**本文:**
..............................

利根川で「パックラフト」のガイドをして、笑顔を見せる宝利さん

 強い日差しの下、若者たちがパドルの使い方に苦戦していた。みなかみ町の利根川で7月上旬に開かれた1人乗りのラフティングボート「パックラフト」のガイドツアー。その中に、乗り方を基礎から教えている宝利誠政(ほうりともゆき)さん(46)の日焼けした笑顔があった。

 アウトドアガイド会社「ワンドロップ」の社長。豊かな自然とアウトドア活動の楽しさに触れ、2005年、町に移住した。町内のガイド会社に10年余り勤めた後、同僚の須田建(たける)さん(33)と18年に同社を設立。谷川岳を望む同町上牧の高台に事務所兼自宅を構えた。

 ガイドを徐々に増やし、社員4人とシーズン雇用の計10人で登山や湖上カヌー、パックラフト、雪山歩き、スキーやスノーボードのバックカントリーツアーを企画し魅力を伝えている。

 19年は1年目の2倍近い客を案内した。20年はさらに倍の来客を目標にしたが、3月に新型コロナウイルスの感染が拡大し、状況は一変。バックカントリーの週末ツアーを中止した。「えたいの知れない病気で、感染したらどうすればいいのか、症状や致死率のデータもまだなかった」。平日ツアーも取りやめた。

 「ステイホーム」で人目が気になり、ガイド自身に不可欠なトレーニングも2カ月ほど全くできなかった。登山中にけがをすると、コロナ感染者を治療する病院に運ばれるため、日本山岳ガイド協会から活動中止を促す通知が届いた。

..............................

**添付資料:**
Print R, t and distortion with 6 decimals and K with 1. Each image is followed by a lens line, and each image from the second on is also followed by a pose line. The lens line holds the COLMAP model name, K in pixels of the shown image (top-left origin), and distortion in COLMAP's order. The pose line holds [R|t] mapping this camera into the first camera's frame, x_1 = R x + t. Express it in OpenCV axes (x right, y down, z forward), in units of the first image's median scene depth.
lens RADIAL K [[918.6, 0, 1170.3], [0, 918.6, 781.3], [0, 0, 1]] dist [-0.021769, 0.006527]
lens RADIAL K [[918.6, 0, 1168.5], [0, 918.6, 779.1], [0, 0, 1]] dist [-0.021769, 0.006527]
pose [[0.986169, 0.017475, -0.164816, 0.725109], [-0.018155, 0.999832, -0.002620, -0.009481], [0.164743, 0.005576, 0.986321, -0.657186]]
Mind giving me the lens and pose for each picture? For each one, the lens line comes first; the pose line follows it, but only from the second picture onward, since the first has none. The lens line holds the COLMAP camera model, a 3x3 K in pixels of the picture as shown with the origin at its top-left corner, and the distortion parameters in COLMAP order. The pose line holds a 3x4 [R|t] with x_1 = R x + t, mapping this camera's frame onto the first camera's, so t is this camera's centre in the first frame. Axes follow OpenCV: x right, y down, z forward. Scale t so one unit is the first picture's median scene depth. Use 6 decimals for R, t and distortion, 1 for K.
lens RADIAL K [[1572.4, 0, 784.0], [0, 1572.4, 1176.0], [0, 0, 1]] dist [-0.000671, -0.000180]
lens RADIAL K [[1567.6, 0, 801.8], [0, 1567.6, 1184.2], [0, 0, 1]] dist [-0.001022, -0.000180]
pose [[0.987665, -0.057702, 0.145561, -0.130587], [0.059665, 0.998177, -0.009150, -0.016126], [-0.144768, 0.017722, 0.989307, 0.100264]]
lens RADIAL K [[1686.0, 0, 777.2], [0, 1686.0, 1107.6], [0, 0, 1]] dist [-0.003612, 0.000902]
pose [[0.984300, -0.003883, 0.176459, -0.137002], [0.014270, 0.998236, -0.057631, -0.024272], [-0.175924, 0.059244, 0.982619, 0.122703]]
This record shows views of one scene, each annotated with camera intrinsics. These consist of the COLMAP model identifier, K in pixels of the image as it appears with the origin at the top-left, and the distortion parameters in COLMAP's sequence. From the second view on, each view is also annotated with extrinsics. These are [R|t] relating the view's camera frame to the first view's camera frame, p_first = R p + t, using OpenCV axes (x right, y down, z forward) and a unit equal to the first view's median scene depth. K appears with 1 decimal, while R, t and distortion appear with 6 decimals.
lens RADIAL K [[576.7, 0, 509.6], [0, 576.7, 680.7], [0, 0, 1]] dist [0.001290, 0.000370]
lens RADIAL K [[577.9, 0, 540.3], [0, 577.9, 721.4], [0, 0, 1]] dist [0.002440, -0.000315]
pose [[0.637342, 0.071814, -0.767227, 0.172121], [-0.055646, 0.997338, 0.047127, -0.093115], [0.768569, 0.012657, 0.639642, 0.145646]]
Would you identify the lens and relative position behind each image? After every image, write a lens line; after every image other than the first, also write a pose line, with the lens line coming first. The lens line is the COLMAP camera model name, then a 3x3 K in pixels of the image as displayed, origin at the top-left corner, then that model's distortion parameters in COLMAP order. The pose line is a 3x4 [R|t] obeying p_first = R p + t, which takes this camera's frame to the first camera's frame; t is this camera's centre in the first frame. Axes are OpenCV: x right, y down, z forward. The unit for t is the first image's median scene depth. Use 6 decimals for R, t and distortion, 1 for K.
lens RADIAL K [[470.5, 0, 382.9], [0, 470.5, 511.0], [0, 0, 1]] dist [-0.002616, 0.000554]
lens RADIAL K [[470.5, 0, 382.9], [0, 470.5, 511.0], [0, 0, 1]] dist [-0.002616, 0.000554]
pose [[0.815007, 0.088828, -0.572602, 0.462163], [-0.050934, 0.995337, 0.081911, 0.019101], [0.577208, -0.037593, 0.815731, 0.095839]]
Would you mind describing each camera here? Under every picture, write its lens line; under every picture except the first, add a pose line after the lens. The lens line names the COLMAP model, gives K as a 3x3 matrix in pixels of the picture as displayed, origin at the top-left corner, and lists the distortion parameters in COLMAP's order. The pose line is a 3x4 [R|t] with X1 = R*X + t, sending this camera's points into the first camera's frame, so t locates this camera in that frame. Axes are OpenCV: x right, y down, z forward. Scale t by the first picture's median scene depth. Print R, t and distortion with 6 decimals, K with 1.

..............................

**やること:**
- a) 本文によると、日本山岳ガイド協会が活動中止を促す通知を送ってきたのはなぜか。1〜3文で説明せよ。
- b) みなかみ町のアウトドアガイド会社を扱った本文を、最後の文の後から書き進めよ。
資料は使わなくてよい。

**解答:**
- a) 登山中にけがをすると、新型コロナウイルスの感染者を治療する病院に運ばれてしまうからだ。

- b)
 感染拡大前、知り合いの喫茶店主に声をかけられ、同町湯原の複合店舗にアウトドア用品店を出すことを決めていた。アウトドアが盛んな町なのに用品店がないのが気になっていた。20年4月の開店に向けて準備していたが、緊急事態宣言発令に伴い、1日に開店しただけで長期休業するしかなかった。本格的な開店後も来店者数は伸び悩み、オンライン販売も手がけるように。コロナが新たな販売形態を後押しする格好になった。

 ツアーは1回目の緊急事態宣言の解除後に再開。感染状況に応じて、1団体限定で開くなど細やかに対応している。予約は昨年から戻り始めていたが、今夏の感染拡大で再びキャンセルも目立ち始めている。

 「県内外の人たちにみなかみの山や川、湖で自然に触れて楽しんでほしい。そのためのより良い環境をつくっていきたい」。コロナと折り合いを付けながら、創業時の夢の実現を思い描いている。